There are also prospective trials. And I think, Jeremie has already outlined them in his talk. There's the RADIODOSE trial, which is basically a trial which follows the continuous treatment principle. This is a trial with up to 12 cycles of lutetium and PSMA in patients who have to be stable, or declining PSA, or persistent PSA expression after cycle number six.
And there is also in UCLA a challenge study, the Re-LuPSMA study, which comprises patients after six cycles of lutetium PSMA, who progress in a therapy break and then can receive up to an additional six cycles.
So I want to conclude. I think lutetium PSMA shows preserved efficacy at continuous treatment and also at re-challenge at low toxicity. There are currently developments towards treatment extension. I think, it's usual that in a therapy break, you see progression within three to six months. There are prospective trials ongoing on this field.

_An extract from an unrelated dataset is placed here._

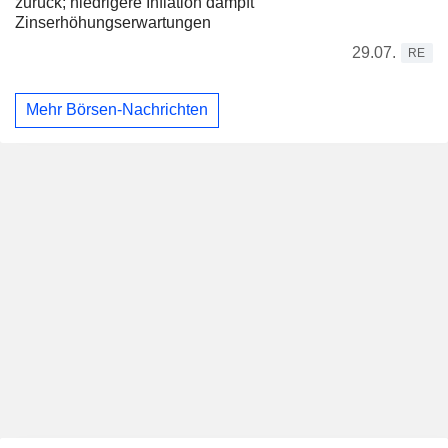
zurück; niedrigere Inflation dämpft
Zinserhöhungserwartungen
29.07.
RE
Mehr Börsen-Nachrichten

In addition to that, novel dosing regimes-- for example, higher-activity levels or frequency-- might potentially enhance treatment response. We will see that, and we will also see some principle on this in tomorrow's dosimetry session. I think-- and this has been outlined also in a prior talk-- that here, especially in the investigation of side effects, it's very important-- what is my personal approach at in Munich for extended treatment?
Re-challenge is something we are increasingly doing, also using Pluvicto in the re-challenge setting. Continuous treatment now, as Pluvicto is approved, is getting much more difficult. So in the old days, we had the possibility to just continue-- which we now cannot do that way. But maybe, RADIODOSE and other studies might pave the way for this again in the future. Thank you very much for your attention.